- **Data records**
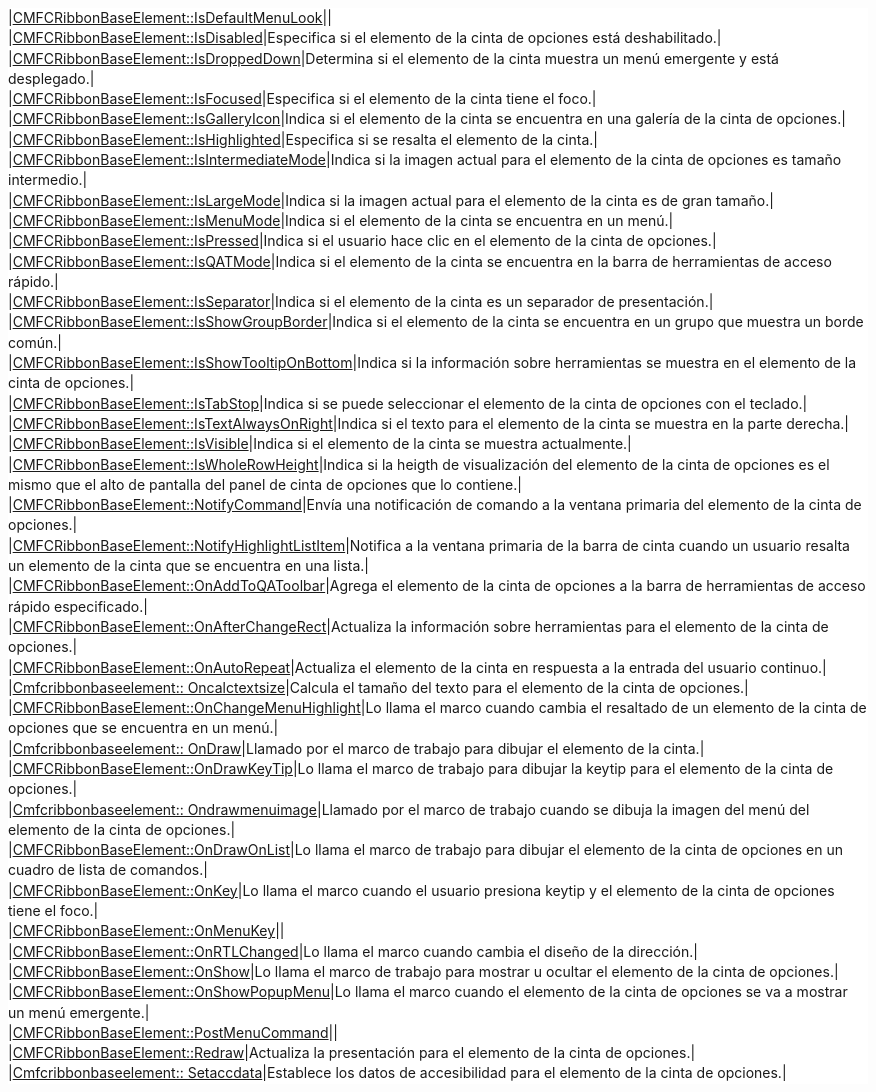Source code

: |[CMFCRibbonBaseElement::IsDefaultMenuLook](#isdefaultmenulook)||  
|[CMFCRibbonBaseElement::IsDisabled](#isdisabled)|Especifica si el elemento de la cinta de opciones está deshabilitado.|  
|[CMFCRibbonBaseElement::IsDroppedDown](#isdroppeddown)|Determina si el elemento de la cinta muestra un menú emergente y está desplegado.|  
|[CMFCRibbonBaseElement::IsFocused](#isfocused)|Especifica si el elemento de la cinta tiene el foco.|  
|[CMFCRibbonBaseElement::IsGalleryIcon](#isgalleryicon)|Indica si el elemento de la cinta se encuentra en una galería de la cinta de opciones.|  
|[CMFCRibbonBaseElement::IsHighlighted](#ishighlighted)|Especifica si se resalta el elemento de la cinta.|  
|[CMFCRibbonBaseElement::IsIntermediateMode](#isintermediatemode)|Indica si la imagen actual para el elemento de la cinta de opciones es tamaño intermedio.|  
|[CMFCRibbonBaseElement::IsLargeMode](#islargemode)|Indica si la imagen actual para el elemento de la cinta es de gran tamaño.|  
|[CMFCRibbonBaseElement::IsMenuMode](#ismenumode)|Indica si el elemento de la cinta se encuentra en un menú.|  
|[CMFCRibbonBaseElement::IsPressed](#ispressed)|Indica si el usuario hace clic en el elemento de la cinta de opciones.|  
|[CMFCRibbonBaseElement::IsQATMode](#isqatmode)|Indica si el elemento de la cinta se encuentra en la barra de herramientas de acceso rápido.|  
|[CMFCRibbonBaseElement::IsSeparator](#isseparator)|Indica si el elemento de la cinta es un separador de presentación.|  
|[CMFCRibbonBaseElement::IsShowGroupBorder](#isshowgroupborder)|Indica si el elemento de la cinta se encuentra en un grupo que muestra un borde común.|  
|[CMFCRibbonBaseElement::IsShowTooltipOnBottom](#isshowtooltiponbottom)|Indica si la información sobre herramientas se muestra en el elemento de la cinta de opciones.|  
|[CMFCRibbonBaseElement::IsTabStop](#istabstop)|Indica si se puede seleccionar el elemento de la cinta de opciones con el teclado.|  
|[CMFCRibbonBaseElement::IsTextAlwaysOnRight](#istextalwaysonright)|Indica si el texto para el elemento de la cinta se muestra en la parte derecha.|  
|[CMFCRibbonBaseElement::IsVisible](#isvisible)|Indica si el elemento de la cinta se muestra actualmente.|  
|[CMFCRibbonBaseElement::IsWholeRowHeight](#iswholerowheight)|Indica si la heigth de visualización del elemento de la cinta de opciones es el mismo que el alto de pantalla del panel de cinta de opciones que lo contiene.|  
|[CMFCRibbonBaseElement::NotifyCommand](#notifycommand)|Envía una notificación de comando a la ventana primaria del elemento de la cinta de opciones.|  
|[CMFCRibbonBaseElement::NotifyHighlightListItem](#notifyhighlightlistitem)|Notifica a la ventana primaria de la barra de cinta cuando un usuario resalta un elemento de la cinta que se encuentra en una lista.|  
|[CMFCRibbonBaseElement::OnAddToQAToolbar](#onaddtoqatoolbar)|Agrega el elemento de la cinta de opciones a la barra de herramientas de acceso rápido especificado.|  
|[CMFCRibbonBaseElement::OnAfterChangeRect](#onafterchangerect)|Actualiza la información sobre herramientas para el elemento de la cinta de opciones.|  
|[CMFCRibbonBaseElement::OnAutoRepeat](#onautorepeat)|Actualiza el elemento de la cinta en respuesta a la entrada del usuario continuo.|  
|[Cmfcribbonbaseelement:: Oncalctextsize](#oncalctextsize)|Calcula el tamaño del texto para el elemento de la cinta de opciones.|  
|[CMFCRibbonBaseElement::OnChangeMenuHighlight](#onchangemenuhighlight)|Lo llama el marco cuando cambia el resaltado de un elemento de la cinta de opciones que se encuentra en un menú.|  
|[Cmfcribbonbaseelement:: OnDraw](#ondraw)|Llamado por el marco de trabajo para dibujar el elemento de la cinta.|  
|[CMFCRibbonBaseElement::OnDrawKeyTip](#ondrawkeytip)|Lo llama el marco de trabajo para dibujar la keytip para el elemento de la cinta de opciones.|  
|[Cmfcribbonbaseelement:: Ondrawmenuimage](#ondrawmenuimage)|Llamado por el marco de trabajo cuando se dibuja la imagen del menú del elemento de la cinta de opciones.|  
|[CMFCRibbonBaseElement::OnDrawOnList](#ondrawonlist)|Lo llama el marco de trabajo para dibujar el elemento de la cinta de opciones en un cuadro de lista de comandos.|  
|[CMFCRibbonBaseElement::OnKey](#onkey)|Lo llama el marco cuando el usuario presiona keytip y el elemento de la cinta de opciones tiene el foco.|  
|[CMFCRibbonBaseElement::OnMenuKey](#onmenukey)||  
|[CMFCRibbonBaseElement::OnRTLChanged](#onrtlchanged)|Lo llama el marco cuando cambia el diseño de la dirección.|  
|[CMFCRibbonBaseElement::OnShow](#onshow)|Lo llama el marco de trabajo para mostrar u ocultar el elemento de la cinta de opciones.|  
|[CMFCRibbonBaseElement::OnShowPopupMenu](#onshowpopupmenu)|Lo llama el marco cuando el elemento de la cinta de opciones se va a mostrar un menú emergente.|  
|[CMFCRibbonBaseElement::PostMenuCommand](#postmenucommand)||  
|[CMFCRibbonBaseElement::Redraw](#redraw)|Actualiza la presentación para el elemento de la cinta de opciones.|  
|[Cmfcribbonbaseelement:: Setaccdata](#setaccdata)|Establece los datos de accesibilidad para el elemento de la cinta de opciones.|  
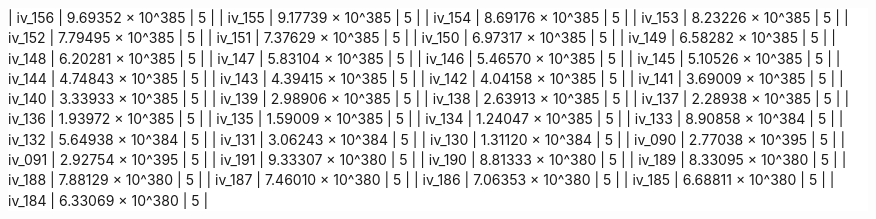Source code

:| iv_156 | 9.69352 × 10^385 | 5 |
| iv_155 | 9.17739 × 10^385 | 5 |
| iv_154 | 8.69176 × 10^385 | 5 |
| iv_153 | 8.23226 × 10^385 | 5 |
| iv_152 | 7.79495 × 10^385 | 5 |
| iv_151 | 7.37629 × 10^385 | 5 |
| iv_150 | 6.97317 × 10^385 | 5 |
| iv_149 | 6.58282 × 10^385 | 5 |
| iv_148 | 6.20281 × 10^385 | 5 |
| iv_147 | 5.83104 × 10^385 | 5 |
| iv_146 | 5.46570 × 10^385 | 5 |
| iv_145 | 5.10526 × 10^385 | 5 |
| iv_144 | 4.74843 × 10^385 | 5 |
| iv_143 | 4.39415 × 10^385 | 5 |
| iv_142 | 4.04158 × 10^385 | 5 |
| iv_141 | 3.69009 × 10^385 | 5 |
| iv_140 | 3.33933 × 10^385 | 5 |
| iv_139 | 2.98906 × 10^385 | 5 |
| iv_138 | 2.63913 × 10^385 | 5 |
| iv_137 | 2.28938 × 10^385 | 5 |
| iv_136 | 1.93972 × 10^385 | 5 |
| iv_135 | 1.59009 × 10^385 | 5 |
| iv_134 | 1.24047 × 10^385 | 5 |
| iv_133 | 8.90858 × 10^384 | 5 |
| iv_132 | 5.64938 × 10^384 | 5 |
| iv_131 | 3.06243 × 10^384 | 5 |
| iv_130 | 1.31120 × 10^384 | 5 |
| iv_090 | 2.77038 × 10^395 | 5 |
| iv_091 | 2.92754 × 10^395 | 5 |
| iv_191 | 9.33307 × 10^380 | 5 |
| iv_190 | 8.81333 × 10^380 | 5 |
| iv_189 | 8.33095 × 10^380 | 5 |
| iv_188 | 7.88129 × 10^380 | 5 |
| iv_187 | 7.46010 × 10^380 | 5 |
| iv_186 | 7.06353 × 10^380 | 5 |
| iv_185 | 6.68811 × 10^380 | 5 |
| iv_184 | 6.33069 × 10^380 | 5 |
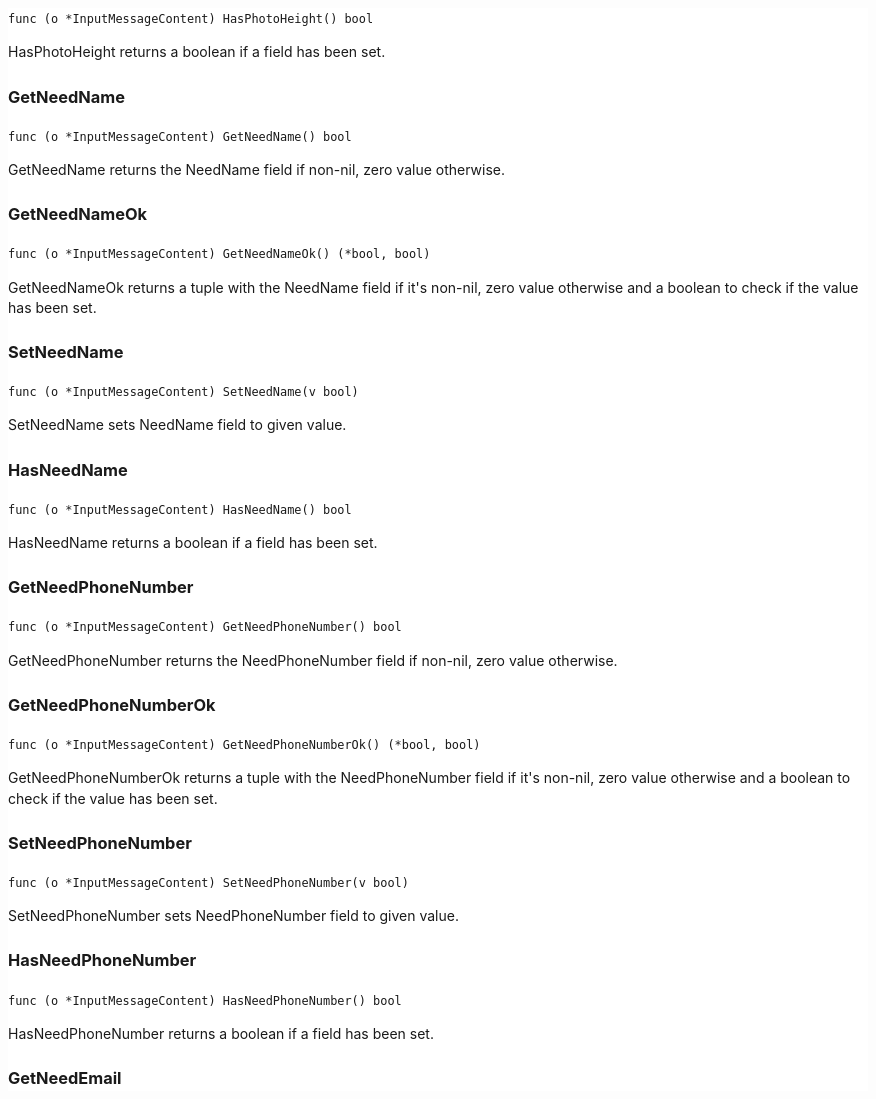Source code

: `func (o *InputMessageContent) HasPhotoHeight() bool`

HasPhotoHeight returns a boolean if a field has been set.

### GetNeedName

`func (o *InputMessageContent) GetNeedName() bool`

GetNeedName returns the NeedName field if non-nil, zero value otherwise.

### GetNeedNameOk

`func (o *InputMessageContent) GetNeedNameOk() (*bool, bool)`

GetNeedNameOk returns a tuple with the NeedName field if it's non-nil, zero value otherwise
and a boolean to check if the value has been set.

### SetNeedName

`func (o *InputMessageContent) SetNeedName(v bool)`

SetNeedName sets NeedName field to given value.

### HasNeedName

`func (o *InputMessageContent) HasNeedName() bool`

HasNeedName returns a boolean if a field has been set.

### GetNeedPhoneNumber

`func (o *InputMessageContent) GetNeedPhoneNumber() bool`

GetNeedPhoneNumber returns the NeedPhoneNumber field if non-nil, zero value otherwise.

### GetNeedPhoneNumberOk

`func (o *InputMessageContent) GetNeedPhoneNumberOk() (*bool, bool)`

GetNeedPhoneNumberOk returns a tuple with the NeedPhoneNumber field if it's non-nil, zero value otherwise
and a boolean to check if the value has been set.

### SetNeedPhoneNumber

`func (o *InputMessageContent) SetNeedPhoneNumber(v bool)`

SetNeedPhoneNumber sets NeedPhoneNumber field to given value.

### HasNeedPhoneNumber

`func (o *InputMessageContent) HasNeedPhoneNumber() bool`

HasNeedPhoneNumber returns a boolean if a field has been set.

### GetNeedEmail
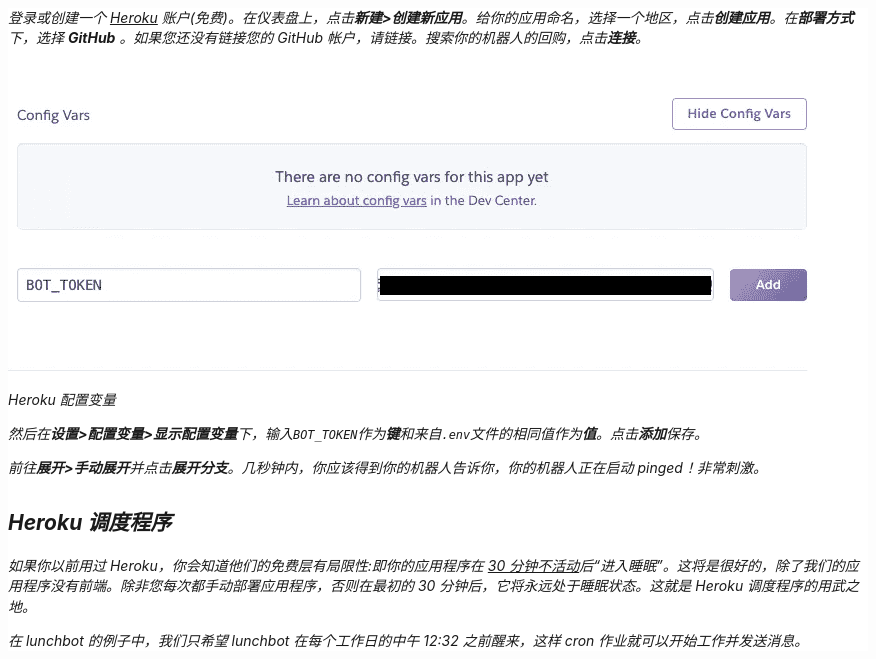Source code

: *登录或创建一个 [Heroku](https://www.heroku.com/) 账户(免费)。在仪表盘上，点击**新建>创建新应用**。给你的应用命名，选择一个地区，点击**创建应用**。在**部署方式**下，选择 **GitHub** 。如果您还没有链接您的 GitHub 帐户，请链接。搜索你的机器人的回购，点击**连接**。*

*![](img/1c40b1ec1a45c4c748f6e8f068176337.png)*

*Heroku 配置变量*

*然后在**设置>配置变量>显示配置变量**下，输入`BOT_TOKEN`作为**键**和来自`.env`文件的相同值作为**值**。点击**添加**保存。*

*前往**展开>手动展开**并点击**展开分支**。几秒钟内，你应该得到你的机器人告诉你，你的机器人正在启动 pinged！非常刺激。*

## *Heroku 调度程序*

*如果你以前用过 Heroku，你会知道他们的免费层有局限性:即你的应用程序在 [30 分钟不活动](https://devcenter.heroku.com/articles/free-dyno-hours)后“进入睡眠”。这将是很好的，除了我们的应用程序没有前端。除非您每次都手动部署应用程序，否则在最初的 30 分钟后，它将永远处于睡眠状态。这就是 Heroku 调度程序的用武之地。*

*在 lunchbot 的例子中，我们只希望 lunchbot 在每个工作日的中午 12:32 之前醒来，这样 cron 作业就可以开始工作并发送消息。*
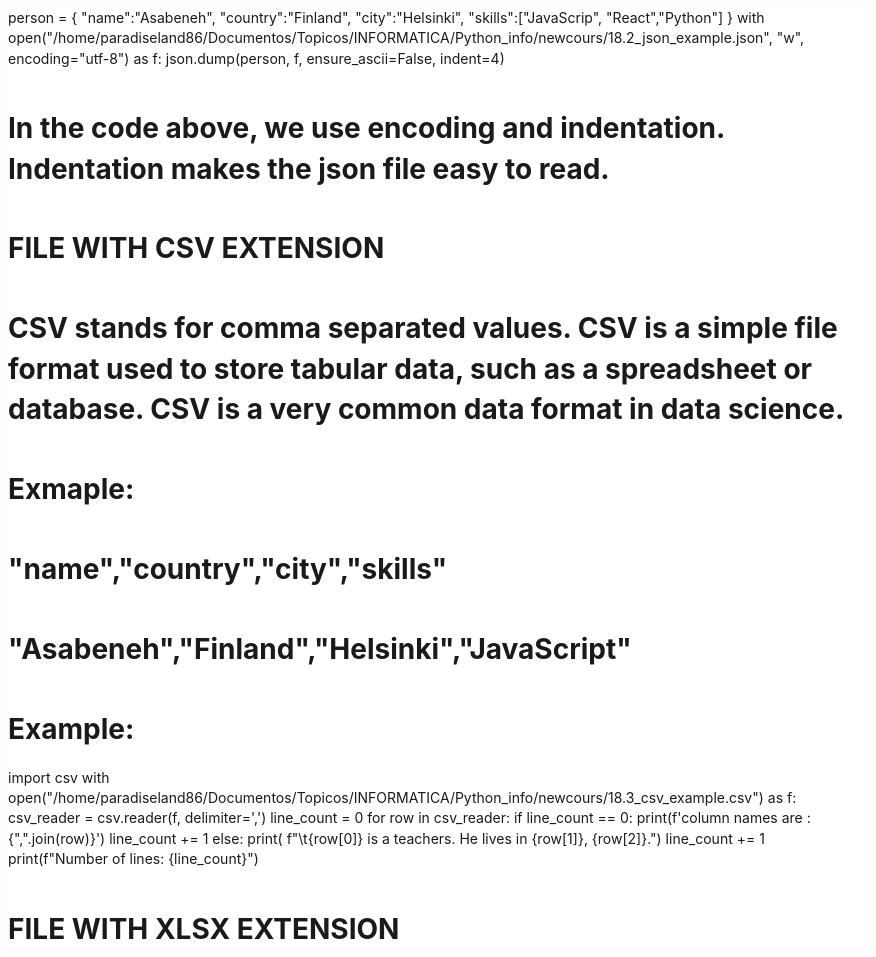 person = {
    "name":"Asabeneh",
    "country":"Finland",
    "city":"Helsinki",
    "skills":["JavaScrip", "React","Python"]
}
with open("/home/paradiseland86/Documentos/Topicos/INFORMATICA/Python_info/newcours/18.2_json_example.json", "w", encoding="utf-8") as f:
    json.dump(person, f, ensure_ascii=False, indent=4)

# In the code above, we use encoding and indentation. Indentation makes the json file easy to read.

# FILE WITH CSV EXTENSION

# CSV stands for comma separated values. CSV is a simple file format used to store tabular data, such as a spreadsheet or database. CSV is a very common data format in data science.

# Exmaple:

# "name","country","city","skills"
# "Asabeneh","Finland","Helsinki","JavaScript"

# Example:

import csv
with open("/home/paradiseland86/Documentos/Topicos/INFORMATICA/Python_info/newcours/18.3_csv_example.csv") as f:
    csv_reader = csv.reader(f, delimiter=',')
    line_count = 0
    for row in csv_reader:
        if line_count == 0:
            print(f'column names are :{",".join(row)}')
            line_count += 1
        else:
            print(
                f"\t{row[0]} is a teachers. He lives in {row[1]}, {row[2]}.")
            line_count += 1
    print(f"Number of lines: {line_count}")

# FILE WITH XLSX EXTENSION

- **Exercise brief**
Only the lines above from the line with "galería de la cinta de opciones.|" to the line with "de acceso rápido.|", those two lines included, should be reproduced exactly.

- **Exercise response**
|[CMFCRibbonBaseElement::IsGalleryIcon](#isgalleryicon)|Indica si el elemento de la cinta se encuentra en una galería de la cinta de opciones.|  
|[CMFCRibbonBaseElement::IsHighlighted](#ishighlighted)|Especifica si se resalta el elemento de la cinta.|  
|[CMFCRibbonBaseElement::IsIntermediateMode](#isintermediatemode)|Indica si la imagen actual para el elemento de la cinta de opciones es tamaño intermedio.|  
|[CMFCRibbonBaseElement::IsLargeMode](#islargemode)|Indica si la imagen actual para el elemento de la cinta es de gran tamaño.|  
|[CMFCRibbonBaseElement::IsMenuMode](#ismenumode)|Indica si el elemento de la cinta se encuentra en un menú.|  
|[CMFCRibbonBaseElement::IsPressed](#ispressed)|Indica si el usuario hace clic en el elemento de la cinta de opciones.|  
|[CMFCRibbonBaseElement::IsQATMode](#isqatmode)|Indica si el elemento de la cinta se encuentra en la barra de herramientas de acceso rápido.|  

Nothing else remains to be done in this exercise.